> Saved data entries:
====

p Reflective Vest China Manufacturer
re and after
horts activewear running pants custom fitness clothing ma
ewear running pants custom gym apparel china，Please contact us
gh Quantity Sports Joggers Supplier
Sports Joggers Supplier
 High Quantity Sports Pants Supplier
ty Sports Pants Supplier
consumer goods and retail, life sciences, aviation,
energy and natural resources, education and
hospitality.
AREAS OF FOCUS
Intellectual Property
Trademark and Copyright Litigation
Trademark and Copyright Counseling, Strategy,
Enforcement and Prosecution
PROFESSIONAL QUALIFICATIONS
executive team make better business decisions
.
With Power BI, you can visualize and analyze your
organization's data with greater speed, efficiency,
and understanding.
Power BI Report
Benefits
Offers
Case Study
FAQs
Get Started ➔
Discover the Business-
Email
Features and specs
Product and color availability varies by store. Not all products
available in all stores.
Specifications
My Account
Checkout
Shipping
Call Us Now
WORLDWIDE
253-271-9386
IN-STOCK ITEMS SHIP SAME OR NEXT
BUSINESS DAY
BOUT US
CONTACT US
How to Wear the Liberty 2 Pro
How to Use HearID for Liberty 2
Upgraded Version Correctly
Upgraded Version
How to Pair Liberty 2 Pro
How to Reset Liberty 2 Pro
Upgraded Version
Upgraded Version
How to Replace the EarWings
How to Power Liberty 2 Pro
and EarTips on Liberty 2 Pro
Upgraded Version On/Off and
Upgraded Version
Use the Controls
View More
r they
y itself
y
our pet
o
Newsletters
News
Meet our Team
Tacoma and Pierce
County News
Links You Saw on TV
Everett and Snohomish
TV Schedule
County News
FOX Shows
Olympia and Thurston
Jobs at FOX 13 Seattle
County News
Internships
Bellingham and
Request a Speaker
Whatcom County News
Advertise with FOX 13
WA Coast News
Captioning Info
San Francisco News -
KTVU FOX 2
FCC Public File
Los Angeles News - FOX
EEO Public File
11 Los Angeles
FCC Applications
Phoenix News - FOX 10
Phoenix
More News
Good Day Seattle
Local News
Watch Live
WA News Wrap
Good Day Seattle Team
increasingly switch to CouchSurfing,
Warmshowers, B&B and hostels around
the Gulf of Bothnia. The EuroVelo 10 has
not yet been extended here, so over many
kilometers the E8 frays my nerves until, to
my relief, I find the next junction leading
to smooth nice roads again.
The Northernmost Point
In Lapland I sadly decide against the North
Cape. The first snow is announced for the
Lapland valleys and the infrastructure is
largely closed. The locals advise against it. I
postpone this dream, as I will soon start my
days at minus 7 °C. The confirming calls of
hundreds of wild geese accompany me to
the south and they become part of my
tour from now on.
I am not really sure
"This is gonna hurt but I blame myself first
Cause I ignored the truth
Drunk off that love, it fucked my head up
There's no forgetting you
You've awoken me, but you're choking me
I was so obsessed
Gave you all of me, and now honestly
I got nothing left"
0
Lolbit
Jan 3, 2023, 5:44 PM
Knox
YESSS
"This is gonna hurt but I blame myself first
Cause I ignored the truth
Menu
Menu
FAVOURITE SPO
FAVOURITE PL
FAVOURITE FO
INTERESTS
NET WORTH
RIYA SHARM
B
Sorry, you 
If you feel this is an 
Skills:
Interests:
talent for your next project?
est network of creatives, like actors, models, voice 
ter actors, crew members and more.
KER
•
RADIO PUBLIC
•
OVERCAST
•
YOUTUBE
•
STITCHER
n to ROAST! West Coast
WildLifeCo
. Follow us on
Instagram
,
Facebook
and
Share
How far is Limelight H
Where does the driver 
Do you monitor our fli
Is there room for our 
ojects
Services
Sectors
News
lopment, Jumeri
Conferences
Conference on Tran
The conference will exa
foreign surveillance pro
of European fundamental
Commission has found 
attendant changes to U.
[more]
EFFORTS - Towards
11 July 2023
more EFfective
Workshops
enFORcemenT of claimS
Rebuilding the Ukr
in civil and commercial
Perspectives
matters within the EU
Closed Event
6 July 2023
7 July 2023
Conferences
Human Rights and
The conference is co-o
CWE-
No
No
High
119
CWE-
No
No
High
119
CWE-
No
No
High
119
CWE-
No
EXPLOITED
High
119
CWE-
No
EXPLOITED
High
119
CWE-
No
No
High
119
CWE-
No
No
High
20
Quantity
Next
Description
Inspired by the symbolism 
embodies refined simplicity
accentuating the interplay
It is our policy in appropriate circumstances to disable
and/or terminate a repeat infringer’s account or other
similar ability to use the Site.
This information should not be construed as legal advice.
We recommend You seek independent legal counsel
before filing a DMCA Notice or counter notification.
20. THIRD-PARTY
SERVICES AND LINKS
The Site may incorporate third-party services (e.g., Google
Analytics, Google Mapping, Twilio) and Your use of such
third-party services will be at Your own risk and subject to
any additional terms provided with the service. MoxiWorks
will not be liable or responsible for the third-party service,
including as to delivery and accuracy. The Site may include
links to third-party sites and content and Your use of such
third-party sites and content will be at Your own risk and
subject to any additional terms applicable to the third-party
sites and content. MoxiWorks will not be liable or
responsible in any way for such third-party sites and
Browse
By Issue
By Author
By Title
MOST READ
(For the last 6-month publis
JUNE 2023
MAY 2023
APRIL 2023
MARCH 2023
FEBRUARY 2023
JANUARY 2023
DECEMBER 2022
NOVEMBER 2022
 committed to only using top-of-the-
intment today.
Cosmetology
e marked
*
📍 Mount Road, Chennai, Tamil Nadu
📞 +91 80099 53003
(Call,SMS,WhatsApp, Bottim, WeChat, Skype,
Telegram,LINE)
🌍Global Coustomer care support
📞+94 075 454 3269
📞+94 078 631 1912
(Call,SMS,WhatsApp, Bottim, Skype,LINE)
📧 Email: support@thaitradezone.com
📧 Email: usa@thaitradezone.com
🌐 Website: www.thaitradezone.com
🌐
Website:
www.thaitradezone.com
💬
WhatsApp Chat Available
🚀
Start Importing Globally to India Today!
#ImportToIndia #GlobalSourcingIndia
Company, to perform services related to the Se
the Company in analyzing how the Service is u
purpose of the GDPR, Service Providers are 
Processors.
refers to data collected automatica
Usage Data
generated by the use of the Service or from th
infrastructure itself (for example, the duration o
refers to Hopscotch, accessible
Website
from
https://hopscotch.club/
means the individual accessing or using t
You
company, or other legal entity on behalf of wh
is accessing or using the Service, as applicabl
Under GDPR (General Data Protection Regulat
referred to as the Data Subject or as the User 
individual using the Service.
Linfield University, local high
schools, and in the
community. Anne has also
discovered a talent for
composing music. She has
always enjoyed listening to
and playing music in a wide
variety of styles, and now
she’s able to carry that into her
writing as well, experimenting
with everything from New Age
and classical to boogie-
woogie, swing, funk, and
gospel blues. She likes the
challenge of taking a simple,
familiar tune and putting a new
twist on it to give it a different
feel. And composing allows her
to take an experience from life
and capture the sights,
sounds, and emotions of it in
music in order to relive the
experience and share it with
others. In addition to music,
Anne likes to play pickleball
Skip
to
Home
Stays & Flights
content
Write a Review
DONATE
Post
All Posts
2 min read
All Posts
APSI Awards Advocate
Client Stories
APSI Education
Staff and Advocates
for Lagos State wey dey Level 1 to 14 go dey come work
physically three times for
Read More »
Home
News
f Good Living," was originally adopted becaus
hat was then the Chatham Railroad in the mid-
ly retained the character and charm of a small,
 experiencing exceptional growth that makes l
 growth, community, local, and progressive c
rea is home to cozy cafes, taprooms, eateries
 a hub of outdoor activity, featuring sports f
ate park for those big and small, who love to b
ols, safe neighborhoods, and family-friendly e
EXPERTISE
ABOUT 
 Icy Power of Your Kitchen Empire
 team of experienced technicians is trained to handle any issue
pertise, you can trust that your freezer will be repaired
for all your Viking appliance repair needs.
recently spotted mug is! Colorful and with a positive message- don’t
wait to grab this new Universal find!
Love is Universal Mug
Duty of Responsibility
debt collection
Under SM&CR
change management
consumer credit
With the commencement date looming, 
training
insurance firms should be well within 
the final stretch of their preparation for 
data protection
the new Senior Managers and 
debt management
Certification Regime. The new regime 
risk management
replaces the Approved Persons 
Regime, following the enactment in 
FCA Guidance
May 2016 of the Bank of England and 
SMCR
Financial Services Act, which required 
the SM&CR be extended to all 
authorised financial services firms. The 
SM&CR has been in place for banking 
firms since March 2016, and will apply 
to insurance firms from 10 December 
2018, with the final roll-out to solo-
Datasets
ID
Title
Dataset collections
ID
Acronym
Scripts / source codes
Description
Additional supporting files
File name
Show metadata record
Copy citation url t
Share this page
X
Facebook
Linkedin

====

> EXERCISE: Scan the data for lines containing "will" and copy all of them.

> RESULT OF THE TASK:
postpone this dream, as I will soon start my
The conference will exa
third-party services will be at Your own risk and subject to
will not be liable or responsible for the third-party service,
third-party sites and content will be at Your own risk and
sites and content. MoxiWorks will not be liable or
pertise, you can trust that your freezer will be repaired
firms since March 2016, and will apply 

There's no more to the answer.